Source document »

####

= International Carbon Action Partnership =

The International Carbon Action Partnership (ICAP) is an international cooperative forum founded in 2007 by more than 15 government representatives. It brings together states and sub-national jurisdictions that have implemented or are planning to implement emissions trading systems (ETS). Then-Governor of California, Arnold Schwarzenegger, expressed at ICAP's founding ceremony:

"This first-of-its-kind partnership will provide more incentives for clean-tech investment and economic growth while not letting polluters off the hook. And it will help renew the health of our planet."

ICAP includes members from various jurisdictions such as the European Union, the Western Climate Initiative (WCI), the Regional Greenhouse Gas Initiative (RGGI), New Zealand, and the Tokyo Metropolitan Government. It provides a platform for governments to share their practical experiences and the latest knowledge on ETS. ICAP intends to work closely with the global Open Coalition on Compliance Carbon Markets, and Brazil's membership in ICAP should facilitate it.

####

Given data »
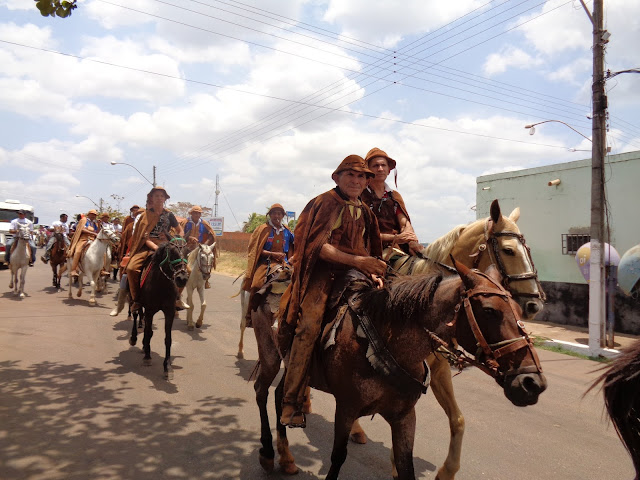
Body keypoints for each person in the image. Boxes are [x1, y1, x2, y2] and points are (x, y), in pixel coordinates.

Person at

####

Assignment 1 » In the ICAP overview, what benefits did Arnold Schwarzenegger say the partnership would bring? Answer in one to three sentences.
Assignment 2 » Continue the overview of the International Carbon Action Partnership from its last sentence.

Task result 1 » He said it would provide more incentives for clean-tech investment and economic growth without letting polluters off the hook. He added that it would help renew the health of the planet.

Task result 2 »
== Governance ==
ICAP functions as an open forum of governments and public authorities working on cap and trade systems. The main bodies of ICAP are the Plenary and the Steering Committee. The day-to-day work is supported by the ICAP Secretariat based in Berlin, Germany, under the guidance of the ICAP Co-Chairs.

== Objectives ==
ICAP aims to:
- Share best practices and learning from each other's experience of ETSs
- Help policymakers recognize ETS design compatibility issues and opportunities for the establishment of an ETS at an early stage
- Facilitate possible future linking of trading programs
- Highlight the key role of cap and trade as an effective climate policy response
- Build and strengthen partnerships amongst governments.

== Activities ==
ICAP's work focuses on three pillars: technical dialogue, ETS knowledge sharing, and capacity building activities.

=== Technical dialogue ===
Relevant topics addressed under ICAP's technical dialogue include, for example, linking ETS, allocation methods, carbon capture and utilization, offsets, and carbon leakage. Events under this work stream bring together representatives from ICAP jurisdictions with international and local experts to share their expertise on technical issues and discuss measures to contribute to furthering a global carbon market.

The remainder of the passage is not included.